Text passage Start Marker

The St Bathans fauna is found in the lower Bannockburn Formation of the Manuherikia Group of Central Otago, in the South Island of New Zealand. It comprises a suite of fossilised prehistoric animals from the late Early Miocene (Altonian) period, with an age range of 19–16 million years ago.

The layer in which the fossils are found derives from littoral zone sediments deposited in a shallow, freshwater lake, with an area of 5600 km2 from present day Central Otago to Bannockburn and the Nevis Valley in the west; to Naseby in the east; and from the Waitaki Valley in the north to Ranfurly in the south. The lake was bordered by an extensive floodplain containing herbaceous and grassy wetland habitats with peat-forming swamp–woodland. At that time the climate was warm with a distinctly subtropical Australian climate and the surrounding vegetation was characterised by casuarinas, eucalypts and palms as well as podocarps, araucarias and southern beeches.

The fossiliferous layer has been exposed at places along the Manuherikia River and at other sites in the vicinity of the historic gold mining town of St Bathans. The fauna consists of a variety of vertebrates, including fish, a crocodilian, a rhynchocephalian (a relative of tuatara), geckos, skinks, and several kinds of birds, especially waterbirds. Of tree-dwelling birds, parrots outnumber pigeons thirty to one. Proapteryx, a basal form of kiwi, is known from there. The Miocene ecosystem was recovering from the ‘Oligocene drowning’ a few million years earlier, when up to 80% of the current land area of New Zealand was submerged. The wildlife that lived in, on, and around the palaeolake Manuherikia was uniquely New Zealand, which strongly suggesting that some emergent land remained during this near drowning event. Marked global cooling and drying during the Miocene, Pliocene and the Pleistocene Ice Ages resulted in the extinction of the ‘subtropical’ elements of the St Bathans’ fauna. Those that survived adapted to the dynamic geological and climatic changes, and would form part of the enigmatic fauna that characterised New Zealand when humans arrived in the late 13th century.

Text passage End Marker
Extracted records Start Marker

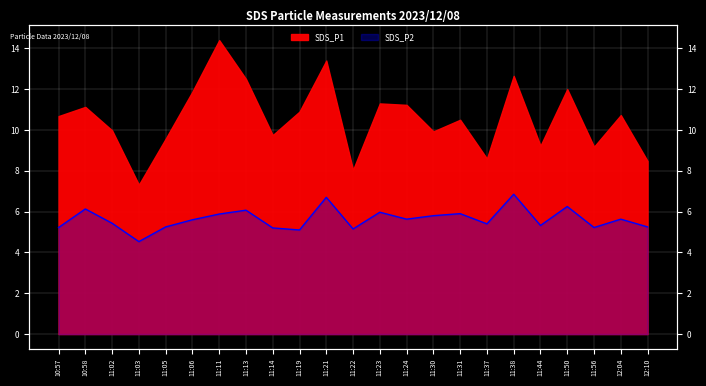

The value at 11:03 is 7.5. True or false?

False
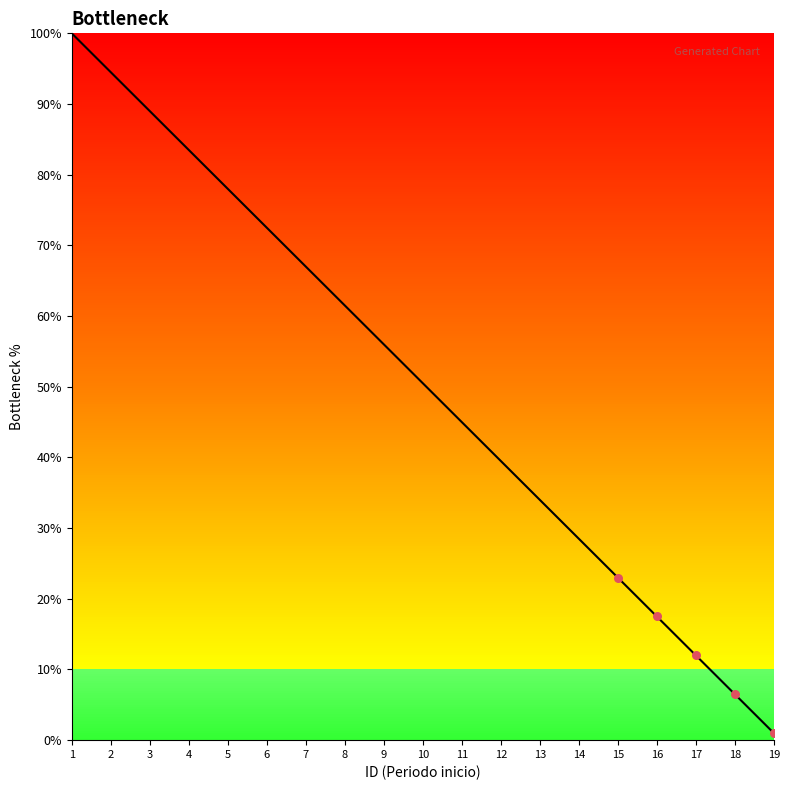

What is the change in value from 7 to 15?

-44.0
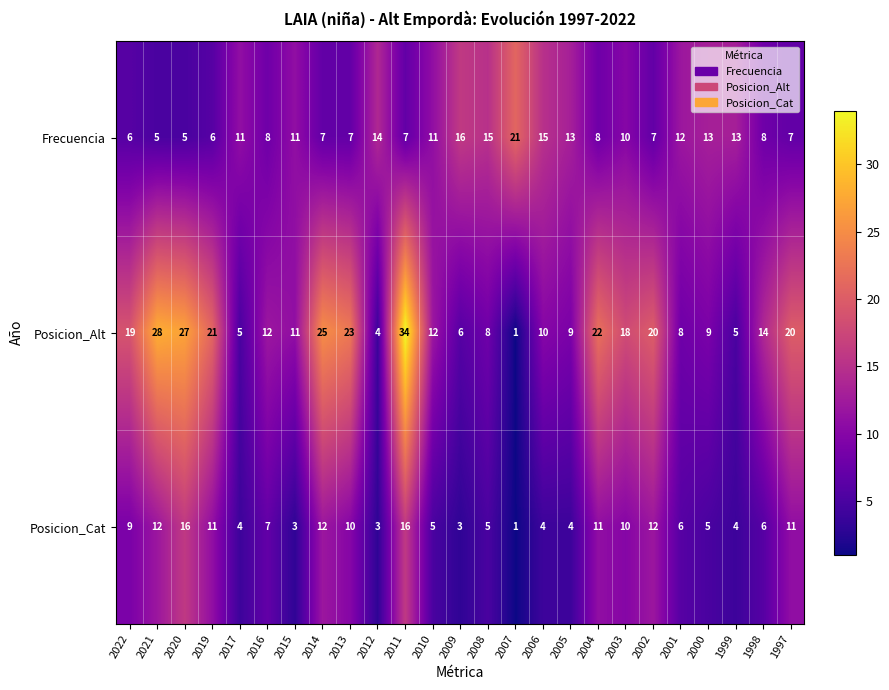

How many series are shown in this chart?

3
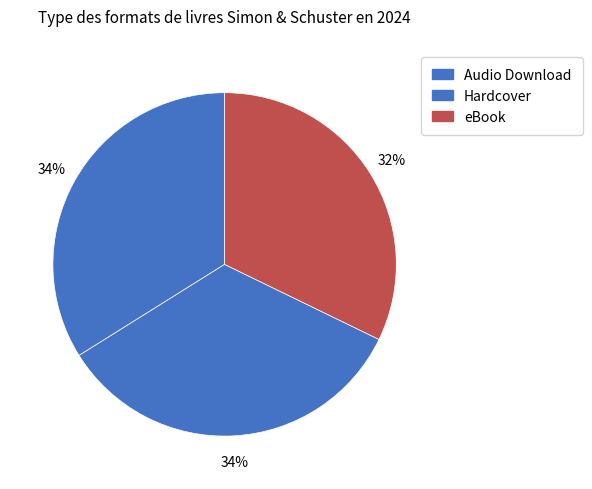

Is it true that Hardcover is 28% of the pie?

False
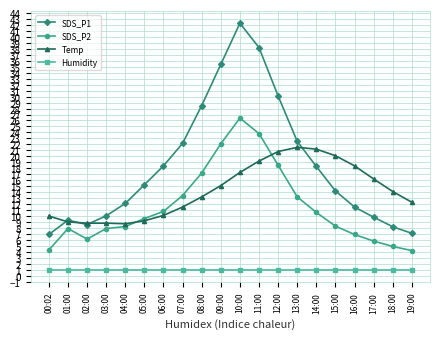

Which series has the largest range (max minus min)?

SDS_P1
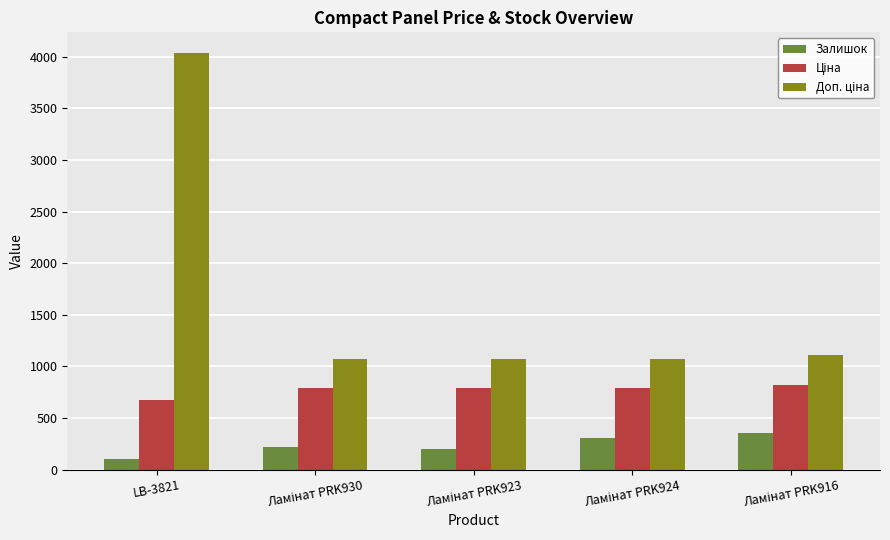

Which label corresponds to the largest value in the chart?

LB-3821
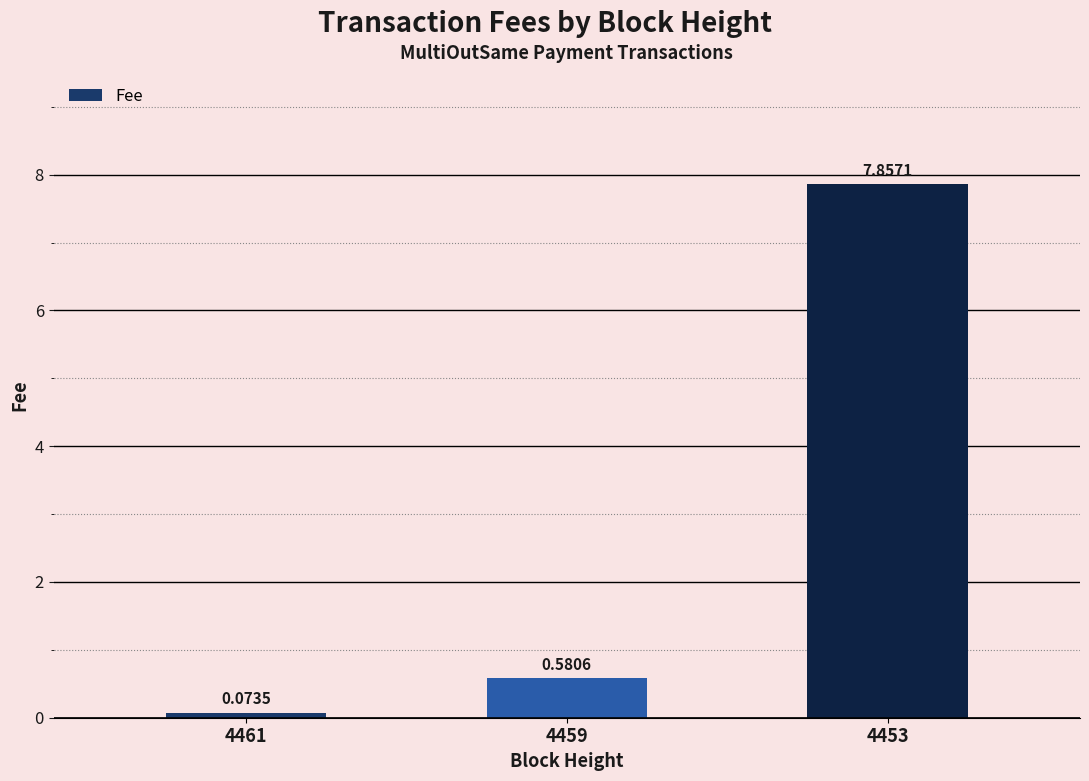

List the labels in order of value, largest first.

4453, 4459, 4461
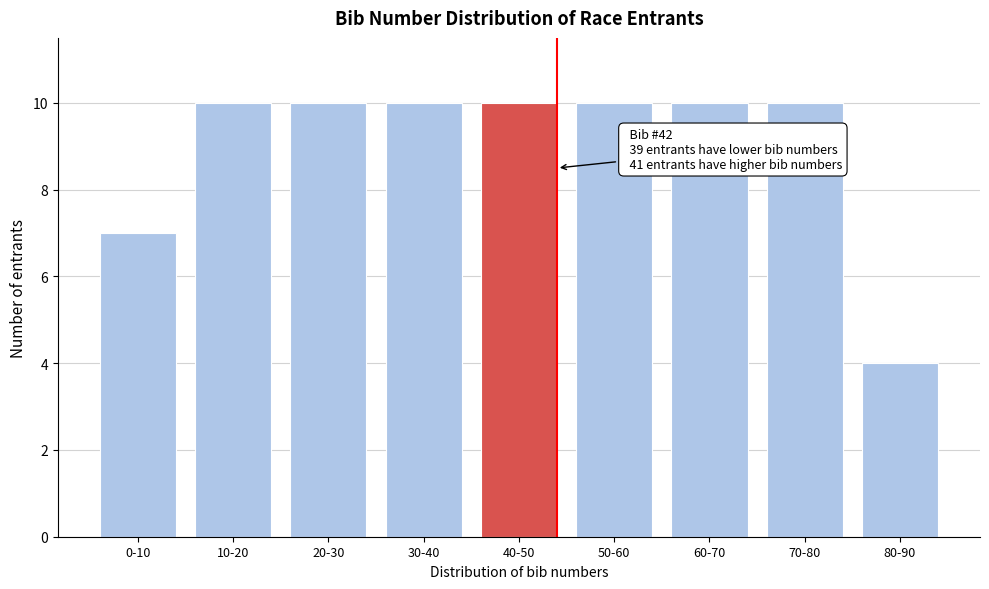

Reading left to right, list all the values displayed in this chart.

7	10	10	10	10	10	10	10	4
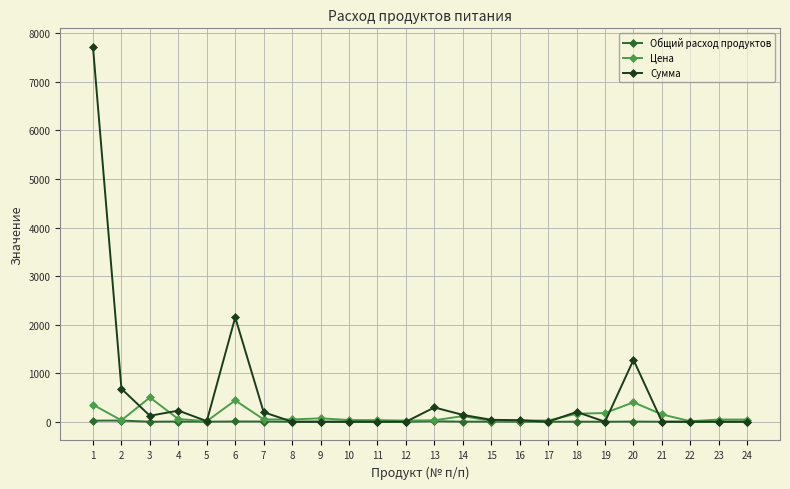

Does the chart have visible grid lines?

Yes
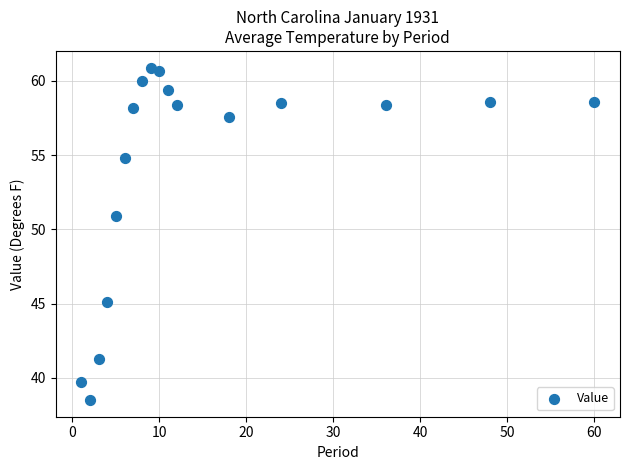

What Y value in the scatter plot is closest to 49?

50.9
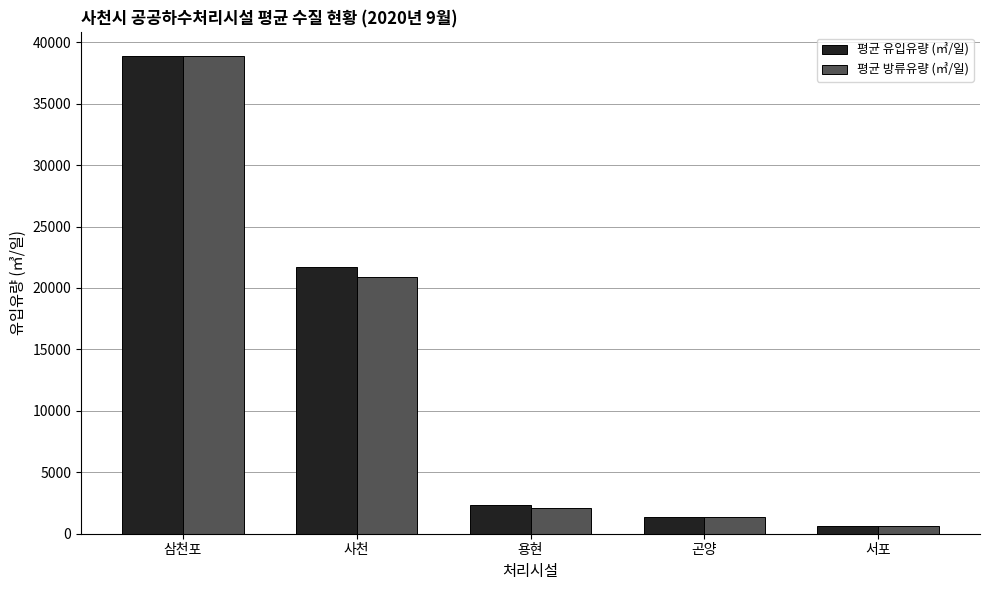

Rank the categories by 평균 유입유량 (㎥/일) value from highest to lowest.

삼천포, 사천, 용현, 곤양, 서포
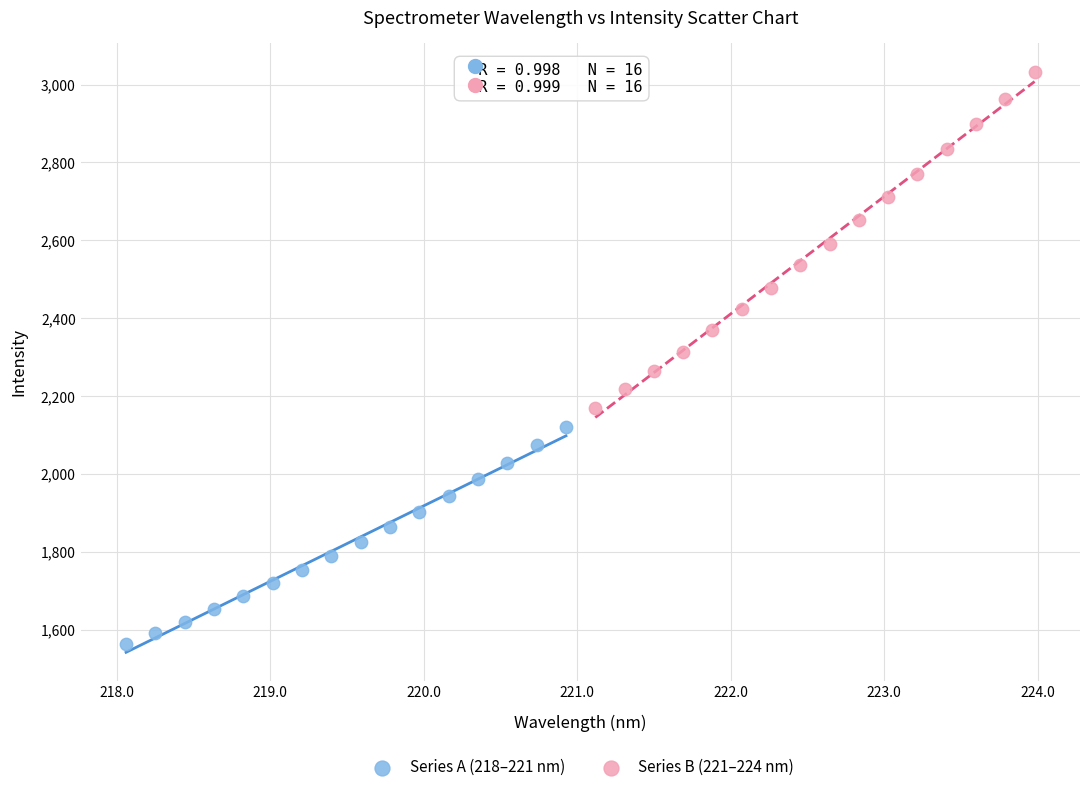

Which series reaches the maximum Y coordinate?

Series B (221–224 nm)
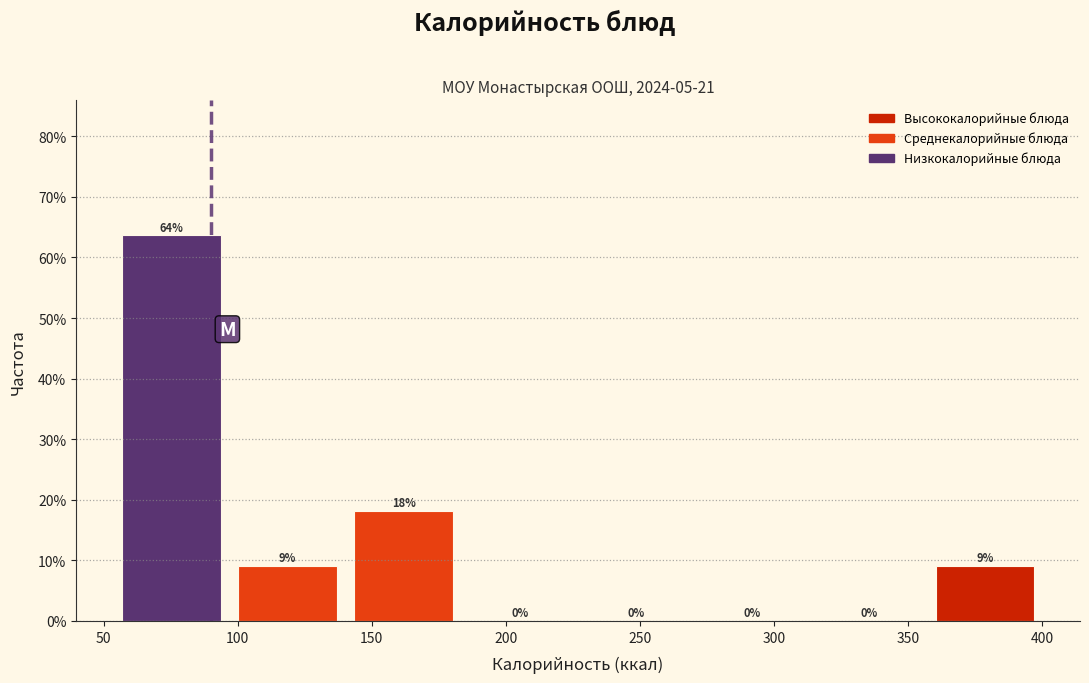

Which range on the x-axis has the tallest bar?

55 to 95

Extracted records End Marker

Check your understanding:
a) Echo the stretch of the records from the line that contains "Is it true that Hardcover is 28% of the pie?" through the end of the records, omitting the pictures.
b) Proceed with the St Bathans fauna text from the point at which it stops.
The text on the St Bathans fauna has no connection to the records.

Results of the tasks:
a)
Is it true that Hardcover is 28% of the pie?

False

Which series has the largest range (max minus min)?

SDS_P1

Which label corresponds to the largest value in the chart?

LB-3821

List the labels in order of value, largest first.

4453, 4459, 4461

Reading left to right, list all the values displayed in this chart.

7	10	10	10	10	10	10	10	4

Does the chart have visible grid lines?

Yes

What Y value in the scatter plot is closest to 49?

50.9

Rank the categories by 평균 유입유량 (㎥/일) value from highest to lowest.

삼천포, 사천, 용현, 곤양, 서포

Which series reaches the maximum Y coordinate?

Series B (221–224 nm)

Which range on the x-axis has the tallest bar?

55 to 95

b)
History of excavation 

Research on the St Bathans fauna is led by Trevor Worthy, a New Zealander based in Flinders University, Adelaide. Other key scientists involved include Jenny Worthy from Flinders University, Paul Scofield and Vanesa De Pietri from Canterbury Museum, and Alan Tennyson from the Museum of New Zealand Te Papa Tongarewa. In 2016 Vanesa De Pietri was awarded a Royal Society of New Zealand Marsden Fast Start grant to study the shorebird fossils. This long-running (since 2000) collaborative research programme also includes scientists from the University of New South Wales in Sydney and from the University of Queensland in Brisbane.

Mammals
Surprisingly, given modern New Zealand's dearth of land mammals, there is a basal theriiform mammal, the St Bathans mammal. Several species of mystacine bats are also known, as well as a vesper bat and several incertae sedis species. This bat fauna included a giant burrowing bat three times the size of today’s relatives, and more closely related to South American bats. This suggests that small land mammals were a common component of New Zealand's fauna in the Miocene, with even bats being significantly more diverse than today.

Birds

Palaeognaths

New Zealand's two modern palaeognath clades, the kiwi and moa, have early representatives in the St Bathans fauna. The former is represented by the diminutive, possibly volant Proapteryx. The last is represented by several bones and egg shells of currently unnamed species, but already identifiable as true moa, being large sized and flightless. The fact that moa are already recognisably modern in anatomy, and possibly ecology, while kiwis are fairly unspecialised and probably still flighted, confirms the previous suspicions that neither clade is closely related and that they arrived in New Zealand independently: moa arrived and became flightless earlier in the Cenozoic, while kiwi were then recent arrivals.

Charadriiformes
Charadriiformes, including gulls, terns, noddies, snipes, dotterels, plovers, jacanas, oystercatchers, sheathbills and the plains-wanderer, are a large group of birds that are mostly found in marine or semi-marine environments. There are about 350 species, and they are mostly small to medium-sized. Two of these are known from the St Bathans Fauna, the New Zealand lake-wanderer (Hakawai melvillei), a relative of the plains-wanderer, and Sansom's plover (Neilus sansomae), a plover-like bird of uncertain affinities but possibly related to sheathbills and the Magellanic plover.

Parrots
Two parrot genera are represented. Heracles is represented by its sole species, Heracles inexpectatus, the largest known parrot, weighing 7 kilograms and standing 1 meter tall. Nelepsittacus is represented by at least four species. These vary drastically in size, suggesting that they occupied a wide variety of ecological niches, having diversified in the relative absence of other parrots.

Pigeons
Two pigeon species have been described. Rupephaps is a large fruit pigeon, possibly related to the modern Hemiphaga species. The Zealandian dove is similar to the Nicobar pigeon.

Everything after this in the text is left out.